A lesson from Mother Nature, flying frogs and sea-foxes
You needn’t have salt water coursing through your veins to imagine the following analogy: an angling hedgehog, if there ever was one, would prefer to fish within the known, protective waters of a cove where the effects of tide and winds are relatively certain and controllable. In contrast, a sea-fox would prefer to investigate other fishing grounds beyond the protective waters of the cove and be willing to operate in the uncertain and uncontrollable elements of the open sea.
Thus, an essential element in the difference between the mind-set of the fox and the hedgehog is the fox’s preparedness to strike out for the unknown. This in turn means an acceptance that mistakes do happen. What is more, mistakes are not just golden opportunities for learning; they are, in fact, sometimes the only opportunity for learning something truly new and making progress. In 1928, Alexander Fleming discovered penicillin accidentally when he saw that a bit of mould, which had fallen from a culture plate in his laboratory, had destroyed bacteria around it. Basically, he won the Nobel Prize, and a knighthood into the bargain, for a mistake which he had the intelligence to follow up on.
Hedgehogs balk at this approach because it may well expose them to peer ridicule. Indeed, they view mistakes in two possible lights. If it is somebody else’s, that person is to blame because somebody has to be held responsible and punished. If the mistake is their own, no-one is to blame because it was the result of circumstances beyond anyone’s control. In the latter case, hedgehogs are very good at producing an expression of injured innocence, reminding one of professional footballers about to be given a yellow or red card for a foul. Either way, mistakes are perceived by hedgehogs as aberrations which don’t advance you up the learning curve. Failure has the same penalty attached to it as drawing the “chance” or “community chest” card in a game of Monopoly that says: do not pass go, do not collect £200, move directly to jail! Better be right all the time is the maxim of the cautious hedgehog; or at least don’t be caught out if you’re wrong.

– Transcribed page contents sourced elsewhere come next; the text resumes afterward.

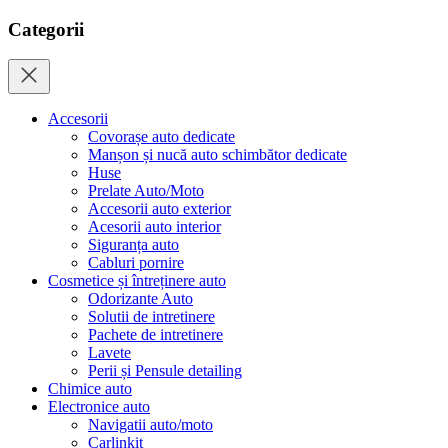
Categorii
Accesorii
Covorașe auto dedicate
Manșon și nucă auto schimbător dedicate
Huse
Prelate Auto/Moto
Accesorii auto exterior
Acesorii auto interior
Siguranța auto
Cabluri pornire
Cosmetice și întreținere auto
Odorizante Auto
Solutii de intretinere
Pachete de intretinere
Lavete
Perii și Pensule detailing
Chimice auto
Electronice auto
Navigatii auto/moto
Carlinkit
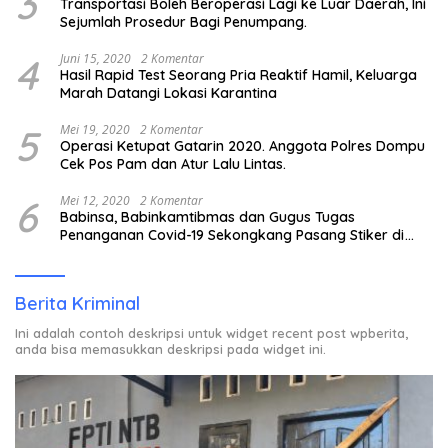
3
Transportasi Boleh Beroperasi Lagi ke Luar Daerah, Ini
Sejumlah Prosedur Bagi Penumpang.
4
Juni 15, 2020
2 Komentar
Hasil Rapid Test Seorang Pria Reaktif Hamil, Keluarga
Marah Datangi Lokasi Karantina
5
Mei 19, 2020
2 Komentar
Operasi Ketupat Gatarin 2020. Anggota Polres Dompu
Cek Pos Pam dan Atur Lalu Lintas.
6
Mei 12, 2020
2 Komentar
Babinsa, Babinkamtibmas dan Gugus Tugas
Penanganan Covid-19 Sekongkang Pasang Stiker di
Rumah Warga Berstatus ODP.
Berita Kriminal
Ini adalah contoh deskripsi untuk widget recent post wpberita,
anda bisa memasukkan deskripsi pada widget ini.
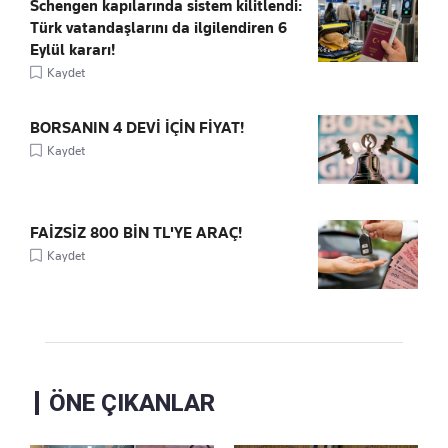
Schengen kapılarında sistem kilitlendi:
Türk vatandaşlarını da ilgilendiren 6
Eylül kararı!
Kaydet
BORSANIN 4 DEVİ İÇİN FİYAT!
Kaydet
FAİZSİZ 800 BİN TL'YE ARAÇ!
Kaydet
ÖNE ÇIKANLAR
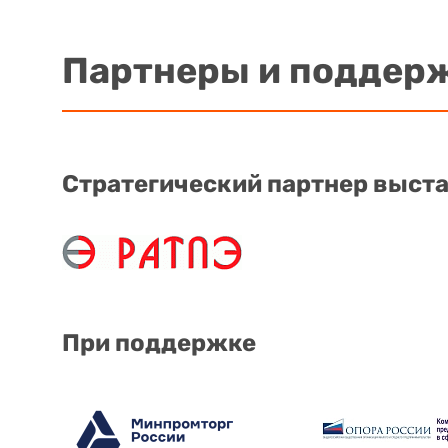
Партнеры и поддер
Стратегический партнер выст
При поддержке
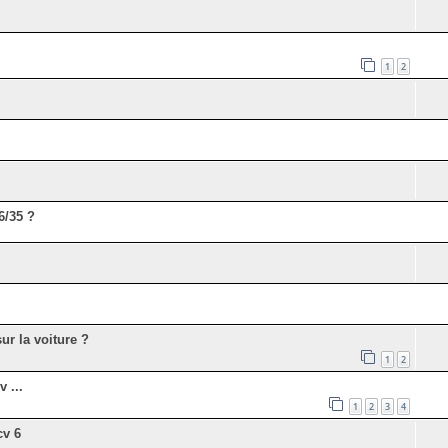
1
2
6/35 ?
ur la voiture ?
1
2
 ...
1
2
3
4
cv 6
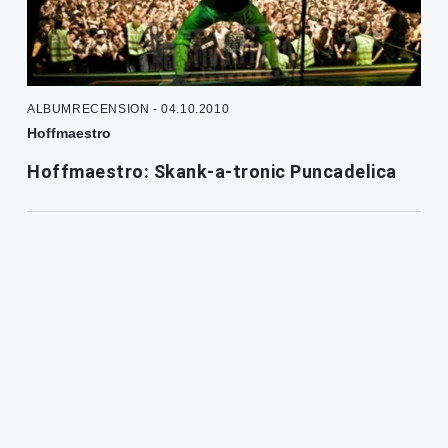
ALBUMRECENSION - 04.10.2010
Hoffmaestro
Hoffmaestro: Skank-a-tronic Puncadelica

Foxes can take solace from the fact that their approach to learning and problem-solving has been used successfully for many years by the world’s most powerful and foxy CEO – Mother Nature. As pointed out by Professor Daniel C. Dennet, the Director of Cognitive Studies at Tufts University in Medford, Massachusetts: “For evolution, which knows nothing, the leaps into novelty are blindly taken by mutations, which are copying ‘errors’ in the DNA. Most of these are fatal errors, in fact. Since the vast majority of mutations are harmful, the process of natural selection actually works to keep the mutation rate very low.